Any help or links would be much appreciated.
Thanks
Hi all,
I would like to know how to convert .doc files (or equivalent, like rtf etc) to HTML (or equivalent, like XML) using PHP.
Any help or links would be much appreciated.
Thanks
I have not found any good solutions for converting .doc to .html other than if running on a Windows server that has MS Office available so that you can access it via [man]COM[/man] functions, then use Word's ability to save as HTML. I tried using some stuff I found to do it via OpenOffice.org-related functions, but could not get it to work.
Interesting question, I may need to look into this in the near future.
So lets change direction a bit on the approach. How about using Javascript? As presumably the user would have the app that made the doc could javascript convert it?
Just throwing the thought out there, feel free to shoot it down.

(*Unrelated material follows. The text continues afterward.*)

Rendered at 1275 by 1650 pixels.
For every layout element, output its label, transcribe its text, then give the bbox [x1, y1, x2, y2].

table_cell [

As for myself, I'd been looking for something that could take uploaded resumes and convert them to HTML for display in search results (a niche job site). Should anyone come up with a solution that works on a Linux server, I think the client would still be interested (and thus so would I).

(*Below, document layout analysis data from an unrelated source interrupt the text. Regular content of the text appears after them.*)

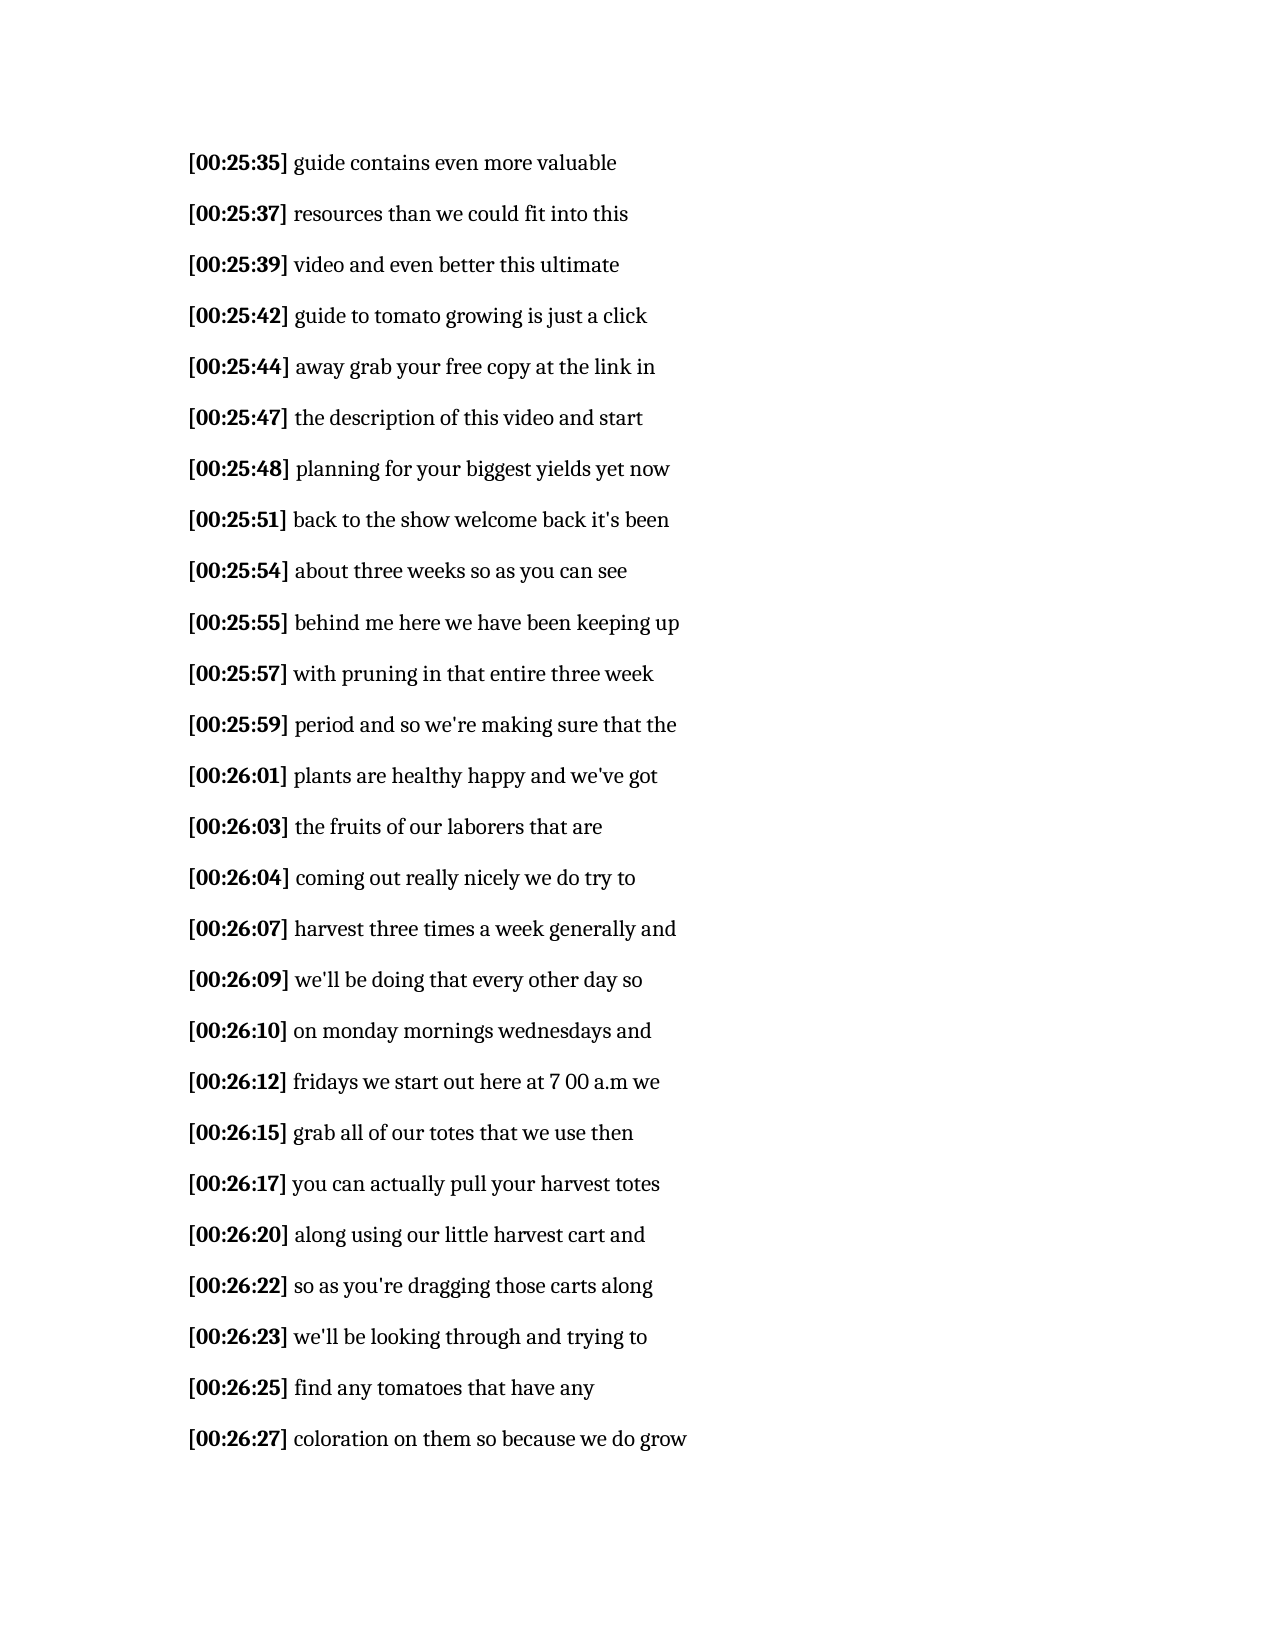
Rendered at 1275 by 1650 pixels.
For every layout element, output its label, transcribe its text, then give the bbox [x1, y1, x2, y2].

text [00:25:55] behind me here we have been keeping up [187, 609, 1087, 636]
text [00:26:27] coloration on them so because we do grow [187, 1426, 1087, 1452]
text [00:26:07] harvest three times a week generally and [187, 916, 1087, 942]
text [00:25:48] planning for your biggest yields yet now [187, 456, 1087, 483]
text [00:26:25] find any tomatoes that have any [187, 1375, 1087, 1401]
text [00:25:44] away grab your free copy at the link in [187, 354, 1087, 381]
text [00:26:01] plants are healthy happy and we've got [187, 762, 1087, 789]
text [00:26:22] so as you're dragging those carts along [187, 1273, 1087, 1299]
text [00:25:54] about three weeks so as you can see [187, 558, 1087, 585]
text [00:26:04] coming out really nicely we do try to [187, 864, 1087, 891]
text [00:26:10] on monday mornings wednesdays and [187, 1018, 1087, 1044]
text [00:25:51] back to the show welcome back it's been [187, 507, 1087, 534]
text [00:25:59] period and so we're making sure that the [187, 711, 1087, 738]
text [00:25:47] the description of this video and start [187, 405, 1087, 432]
text [00:25:42] guide to tomato growing is just a click [187, 303, 1087, 329]
text [00:26:17] you can actually pull your harvest totes [187, 1171, 1087, 1197]
text [00:26:20] along using our little harvest cart and [187, 1222, 1087, 1248]
text [00:26:03] the fruits of our laborers that are [187, 813, 1087, 840]
text [00:26:09] we'll be doing that every other day so [187, 967, 1087, 993]
text [00:26:12] fridays we start out here at 7 00 a.m we [187, 1069, 1087, 1095]
text [00:26:15] grab all of our totes that we use then [187, 1120, 1087, 1146]
text [00:25:39] video and even better this ultimate [187, 252, 1087, 278]
text [00:25:57] with pruning in that entire three week [187, 660, 1087, 687]
text [00:25:35] guide contains even more valuable [187, 150, 1087, 176]
text [00:25:37] resources than we could fit into this [187, 201, 1087, 227]
text [00:26:23] we'll be looking through and trying to [187, 1324, 1087, 1350]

I have a linux server, so the COM idea would not work.
I'm not sure if Javascript is capable of accessing MS Word functions on the client's computer, is it? If anyone has tried it, please let me know.

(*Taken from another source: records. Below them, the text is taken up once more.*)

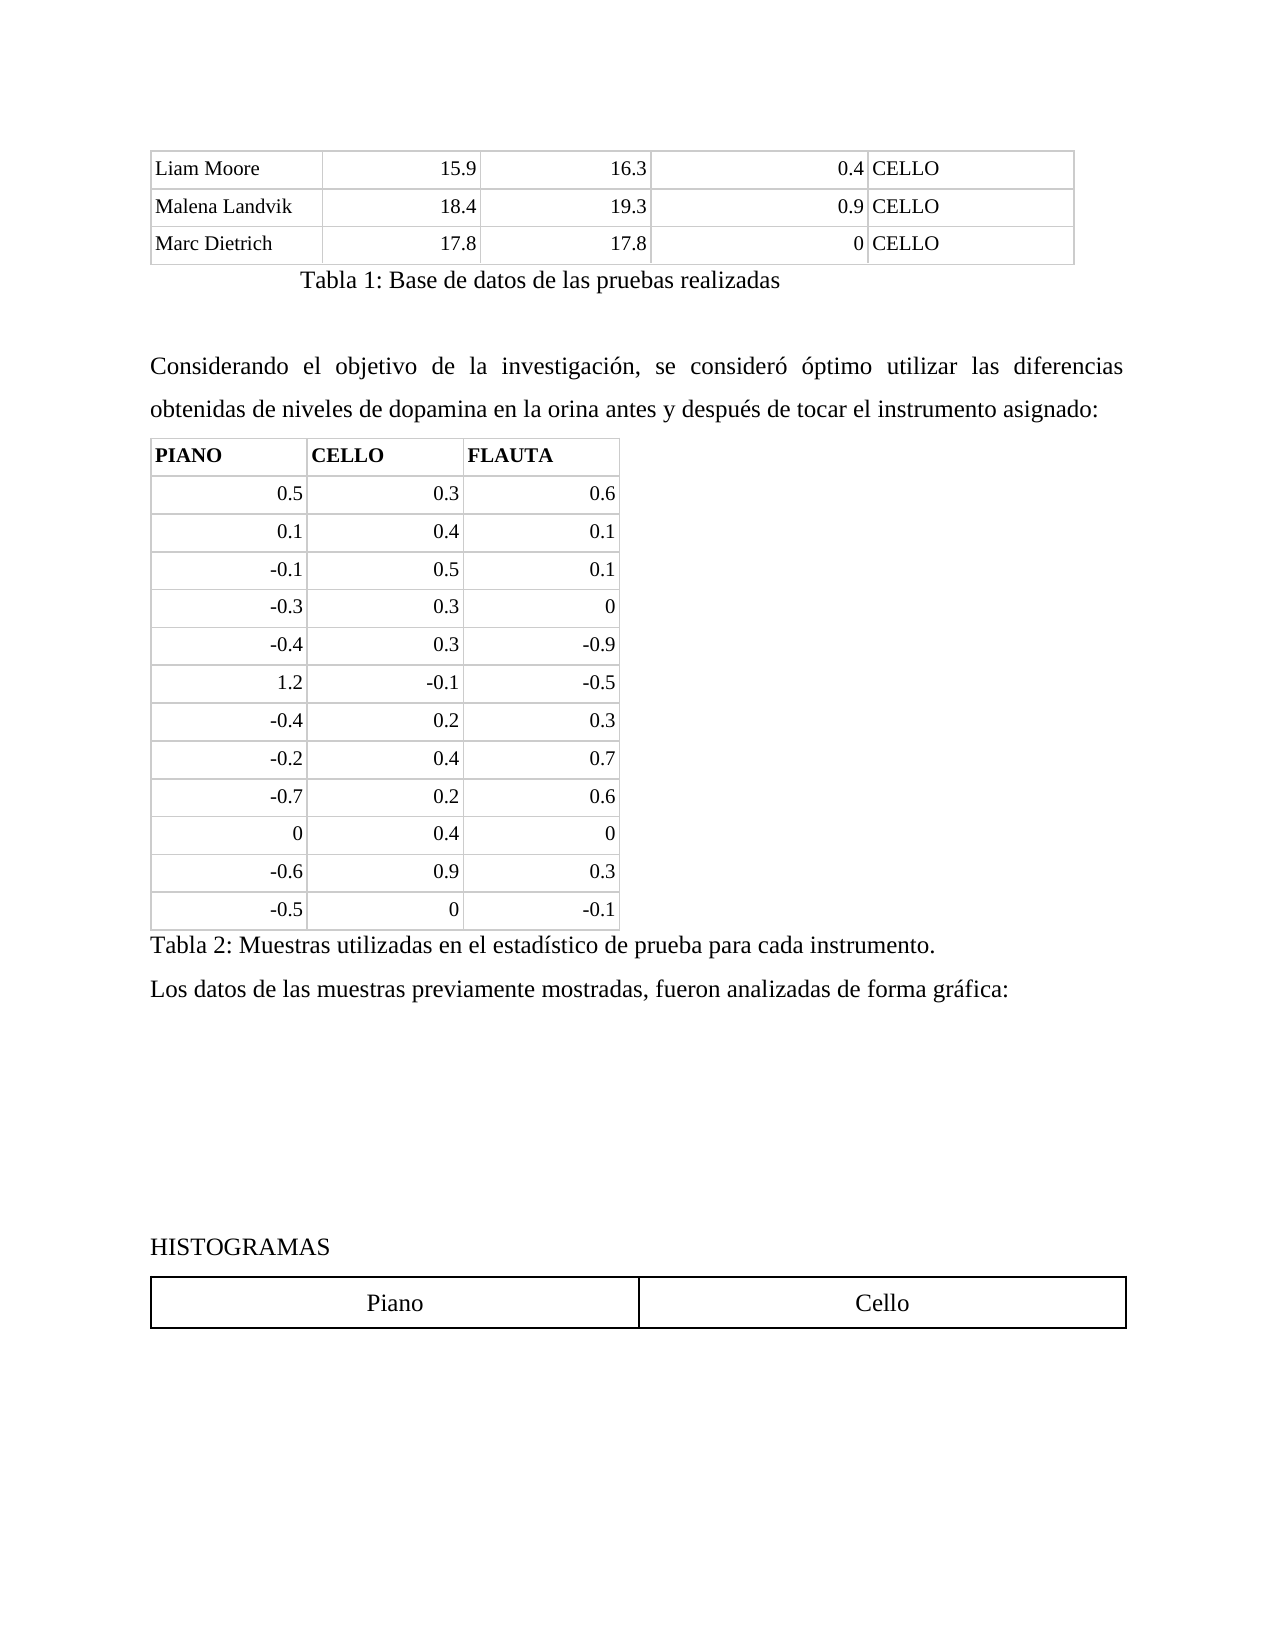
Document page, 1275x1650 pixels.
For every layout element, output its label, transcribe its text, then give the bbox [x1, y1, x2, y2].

table_cell 0.1 [464, 515, 619, 551]
table_header PIANO [152, 439, 306, 475]
table_cell 0.4 [308, 817, 463, 853]
table_cell 0.9 [652, 190, 867, 226]
table_cell 0.1 [152, 515, 306, 551]
table_cell 18.4 [323, 190, 480, 226]
table_cell 0.3 [308, 590, 463, 627]
table_cell -0.5 [464, 666, 619, 702]
table_header FLAUTA [464, 439, 619, 475]
table_header Cello [640, 1278, 1125, 1327]
table_cell 0.5 [152, 477, 306, 513]
table_cell 0.2 [308, 780, 463, 816]
table_cell 15.9 [323, 152, 480, 188]
text Los datos de las muestras previamente mostradas, fueron analizadas de forma gráfica: [150, 974, 1125, 1002]
table_cell Malena Landvik [152, 190, 322, 226]
table_cell 0.2 [308, 704, 463, 740]
table_cell Liam Moore [152, 152, 322, 188]
text Tabla 2: Muestras utilizadas en el estadístico de prueba para cada instrumento. [150, 931, 1125, 959]
table_cell 0 [152, 817, 306, 853]
table_cell 0.3 [308, 477, 463, 513]
table_cell 0.5 [308, 553, 463, 589]
table_cell CELLO [869, 190, 1073, 226]
table_cell -0.3 [152, 590, 306, 627]
table_cell 0.6 [464, 477, 619, 513]
table_cell 1.2 [152, 666, 306, 702]
table_cell CELLO [869, 227, 1073, 263]
table_cell 17.8 [481, 227, 650, 263]
table_cell 0.4 [652, 152, 867, 188]
table_cell 16.3 [481, 152, 650, 188]
table_cell 0.7 [464, 742, 619, 778]
table_cell 0.3 [464, 704, 619, 740]
table_cell 0 [464, 817, 619, 853]
table_cell -0.5 [152, 893, 306, 929]
table_cell -0.1 [308, 666, 463, 702]
table_cell 19.3 [481, 190, 650, 226]
table_cell -0.7 [152, 780, 306, 816]
table_cell 0 [308, 893, 463, 929]
table_cell -0.9 [464, 628, 619, 664]
table_cell -0.1 [152, 553, 306, 589]
table_cell 0 [464, 590, 619, 627]
table_cell CELLO [869, 152, 1073, 188]
text Considerando el objetivo de la investigación, se consideró óptimo utilizar las diferencias obtenidas de niveles de dopamina en la orina antes y después de tocar el instrumento asignado: [150, 351, 1125, 423]
text Tabla 1: Base de datos de las pruebas realizadas [150, 265, 1125, 294]
text HISTOGRAMAS [150, 1232, 1125, 1261]
table_cell 0.4 [308, 742, 463, 778]
table_cell 0.3 [464, 855, 619, 891]
table_cell 0.1 [464, 553, 619, 589]
table_cell 0.3 [308, 628, 463, 664]
table_cell -0.1 [464, 893, 619, 929]
table_cell -0.4 [152, 628, 306, 664]
table_cell -0.4 [152, 704, 306, 740]
table_cell 0 [652, 227, 867, 263]
table_cell Marc Dietrich [152, 227, 322, 263]
table_header Piano [152, 1278, 638, 1327]
table_cell 17.8 [323, 227, 480, 263]
table_cell 0.6 [464, 780, 619, 816]
table_cell 0.9 [308, 855, 463, 891]
table_cell -0.2 [152, 742, 306, 778]
table_cell -0.6 [152, 855, 306, 891]
table_cell 0.4 [308, 515, 463, 551]
table_header CELLO [308, 439, 463, 475]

computer_nuke;10903072 wrote:I have a linux server, so the COM idea would not work.
I'm not sure if Javascript is capable of accessing MS Word functions on the client's computer, is it? If anyone has tried it, please let me know.
Within a normal web app, it should not (that would be a serious security hole). Within IE as an Active-X component, it probably could, but that would require that the user (a) is using IE and (b) is willing to install the Active-X component.
Designmode
Did a little experiment with the designmode in javascript and found I could copy and paste formatted text from an Open Office document (to IE and Firefox) and got the formatting (bold, font and font size, unordered list and indents) to be copied over as well.
Not sure if it will work for Word but the file was an rtf. I am not sure if you can import a files contents and get the formatting into the field as well. Need to write some code to get all that to happen. But right now I need to step out for a bit so won't be trying that tonight. But maybe someone else will want to play with it.